Areas will be invited to bid to pilot the initiative in 2015-16. In an interview with the Guardian Mr Stevens said 5 million people could have combined health and care personal budgets by 2018. He added this would involve “billions” of pounds of NHS and local government funding.
NHS England said in a statement that the programme “will for the first time blend comprehensive health and social care funding for individuals, and allow them to direct how it is used”.
It said “wider scale rollout of successful projects is envisaged from 2016-17”.
NHS England said: “Four groups of high-need individuals are likely to be included in the first wave from next April 2015, although councils, voluntary organisations, and NHS clinical commissioning groups may also propose others.”
The initial groups to be targeted will be people with long term conditions, including the frail elderly at risk of care home admission; children with complex needs; people with learning disabilities; and people with severe and enduring mental health problems.
Voluntary and third sector organisations will be commissioned to support personal care planning, advocacy and service “brokerage” for the individuals in the programme, NHS England added.

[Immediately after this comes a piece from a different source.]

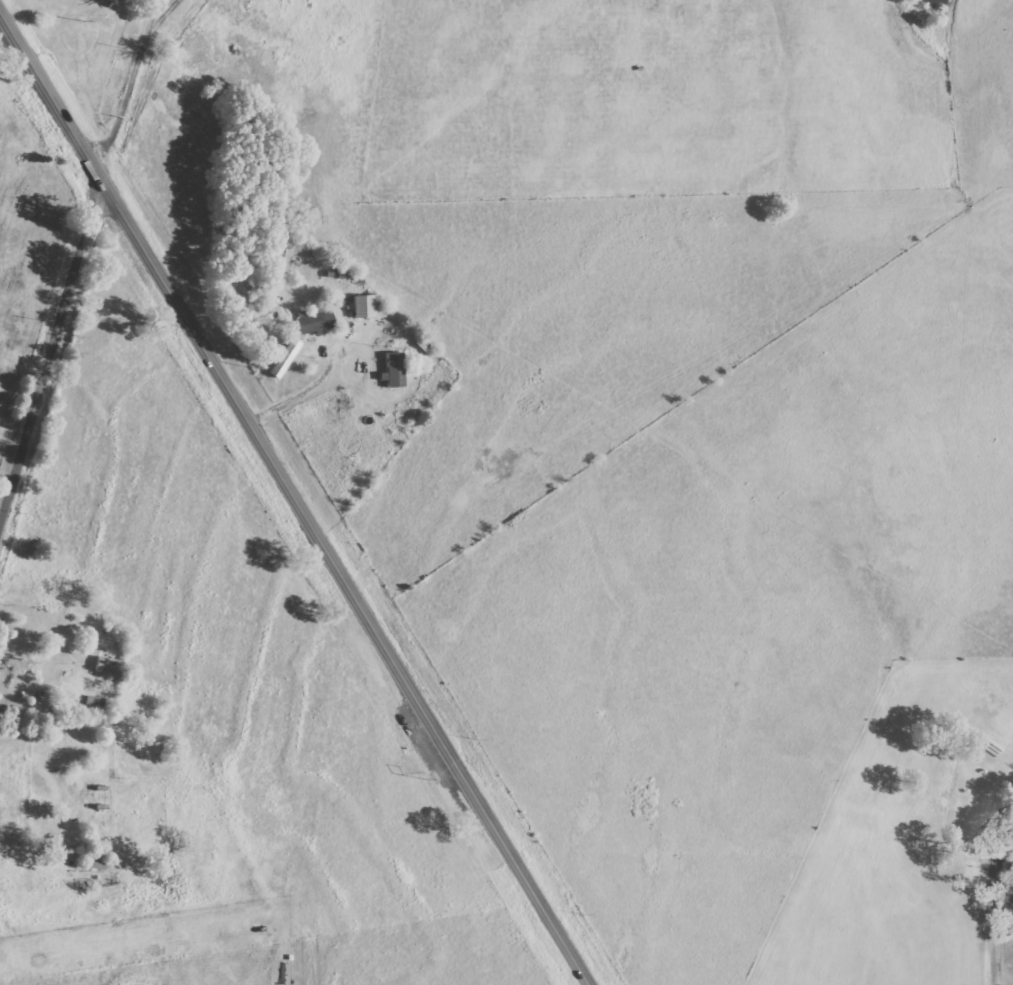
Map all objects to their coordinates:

It said the approach “extends and combines” the existing use of personal budgets in NHS continuing care.
Mr Stevens will say: “Patients, service users and carers have the biggest interest in getting things right, but they can only do so if we give them real power to shape their own care.
“If Beveridge was alive today he’d clock the fact that - given half a chance - people themselves can be the best ‘integrators’ of the health and social care they are offered.
“We need to stop treating people as a collection of health problems or treatments. We need to treat to them as individuals whose needs and preferences should be seen in the round and whose choices shape services, not the other way round.”
Further details will be published at the end of July with a formal invitation for expressions of interest. NHS England will provide technical support to develop projects and fund independent evaluation.